All antivirus companies contacted by ZDNet Australia disagreed that this was a problem for the industry.
"Broadly [virus names] are the same but over a period of time they align," said David Banes, regional manager for Symantec Security Response, Asia Pacific. "Often there is plain disagreement over what something will be called, and one vendor will stick to a different thing. Or we'll think that its not a variant, then learn that it is, or think something is new and then later realise it's a variant."
However, the confusion over names was not seen by any anti-virus company to hinder protection. "If the user is up-to-date and protected, would it really matter if one vendor calls it variant X and another labels it variant Z?" said Central Command product manager Steven Sundermeier. "The only important issue is if it got stopped."
Sundermeier admitted that, like all anti-virus companies, the Central Command support department often had to respond to queries over viruses that had been named differently by a competitor, but was unconcerned. "In my opinion, its the users that are not subscribed to various newsletters, that do not have multiple [antivirus] sites bookmarked and are not staying on top of things, asking about differences in virus naming, etc, that are usually not up-to-date and who cause our support teams the biggest headaches."
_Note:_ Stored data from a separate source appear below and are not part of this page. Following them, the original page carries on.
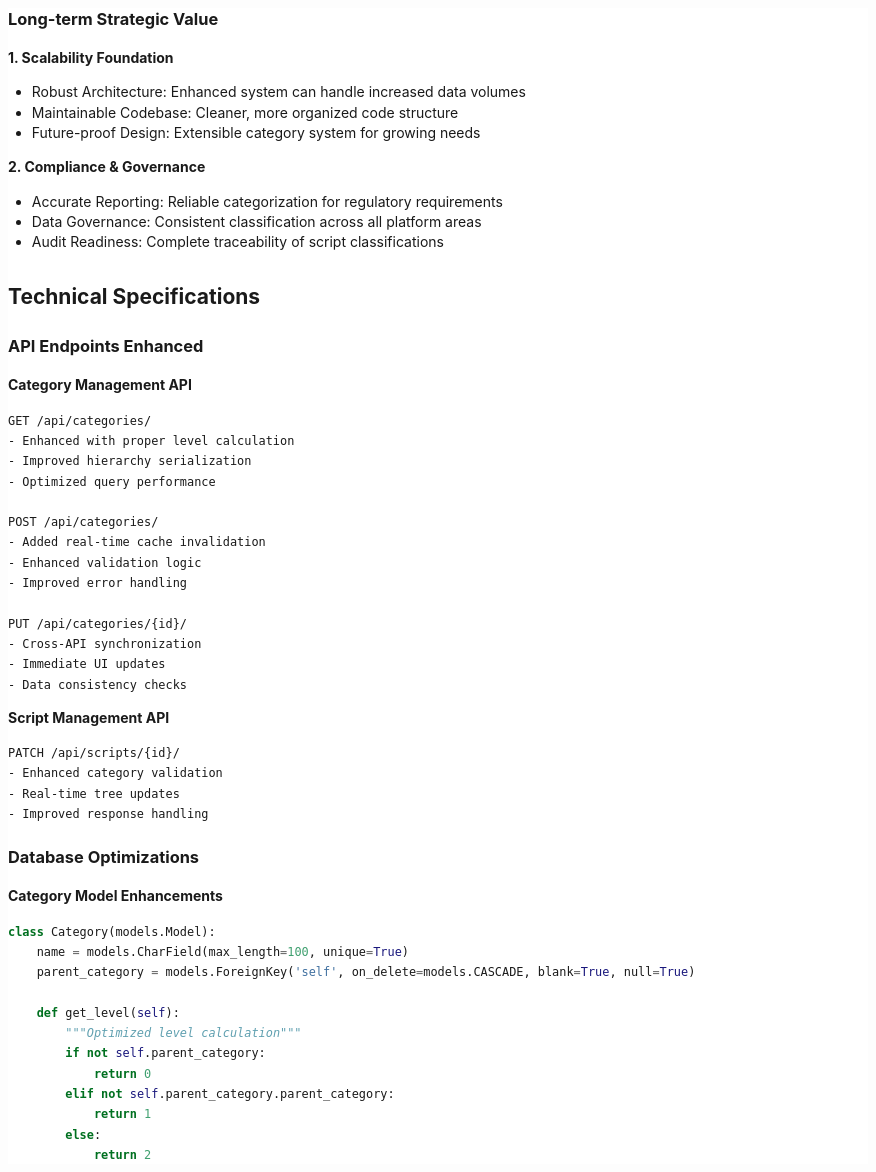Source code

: ### Long-term Strategic Value

**1. Scalability Foundation**
- Robust Architecture: Enhanced system can handle increased data volumes
- Maintainable Codebase: Cleaner, more organized code structure
- Future-proof Design: Extensible category system for growing needs

**2. Compliance & Governance**
- Accurate Reporting: Reliable categorization for regulatory requirements
- Data Governance: Consistent classification across all platform areas
- Audit Readiness: Complete traceability of script classifications

## Technical Specifications

### API Endpoints Enhanced

**Category Management API**
```
GET /api/categories/
- Enhanced with proper level calculation
- Improved hierarchy serialization
- Optimized query performance

POST /api/categories/
- Added real-time cache invalidation
- Enhanced validation logic
- Improved error handling

PUT /api/categories/{id}/
- Cross-API synchronization
- Immediate UI updates
- Data consistency checks
```

**Script Management API**
```
PATCH /api/scripts/{id}/
- Enhanced category validation
- Real-time tree updates
- Improved response handling
```

### Database Optimizations

**Category Model Enhancements**
```python
class Category(models.Model):
    name = models.CharField(max_length=100, unique=True)
    parent_category = models.ForeignKey('self', on_delete=models.CASCADE, blank=True, null=True)

    def get_level(self):
        """Optimized level calculation"""
        if not self.parent_category:
            return 0
        elif not self.parent_category.parent_category:
            return 1
        else:
            return 2
```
This sentiment is echoed by Steinar Wigtil, R&D manager for Norman ASA, who claimed that users did not need to know the name of a virus. "When you buy anti-virus software, you also buy the expertise of the anti-virus company, which has a sizeable staff of experts to do this job for you," he said.
"Any virus defence that presupposes defensive action by the user from case to case, is totally inadequate and irresponsible in today's virus scene," said Wigtil. "Any modern anti-virus software must update itself automatically, with no user intervention what-so-ever."
Buckley's chance of a standardised naming system
Most anti-virus vendors support the Computer Antivirus Research Organisation (CARO) naming convention. Despite this, it can sometimes take weeks to standardise on a name, according to Banes.
"In the early days you'd get one sample and it would spread so slowly that everyone would have a copy before it was an issue," said Banes. "Now it spreads so quickly the vendors are not going to wait until there is a name, they want to get it out as soon as possible."
Banes said a lot of people in the industry are discussing the naming of viruses at the moment, such as the Association of anti-virus Asia Researchers (AVAR), which will hold its annual meeting in Australia early next year.
"What we're trying to do is come up with a naming convention to do two things which contradict each other," said Banes. "We want the names to be descriptive and easy to understand."
Although most anti-virus companies support a system to standardise virus names in principle, none of them expect to see any advancement in this area anytime soon.
"Naming criteria has been improved and that evolution can be seen today," said Luis Corrons, lab director for Panda Software. "We believe (and hope) that it will come close to standard, but it is too difficult to find "the standard" nowadays. In one hand viruses reach different countries at the same time and the solutions need to be out at once, so there is not much time to spend to name the virus."
"On the other hand, the IT industry has opened certain communication channels that allow them to gather information rather quickly and agree on a name in certain cases," he added.
Sundermeier said the difference in detection abilities and corporate policies of various companies meant that it would take a considerable time to agree on the surrounding issues, and would not be likely to happen in the near future.
Others pointed out a standardised naming system still wouldn't avoid the problems created when several variants of a virus are released close together.
"Even if an independent body to name viruses is formed, we will not avoid the naming chaos we got for Yaha in the last two weeks of December 02, when at least ten new variants were released simultaneously or within a very short time span," said Wigtil. "For the anti-virus industry, detection will always come before naming issues."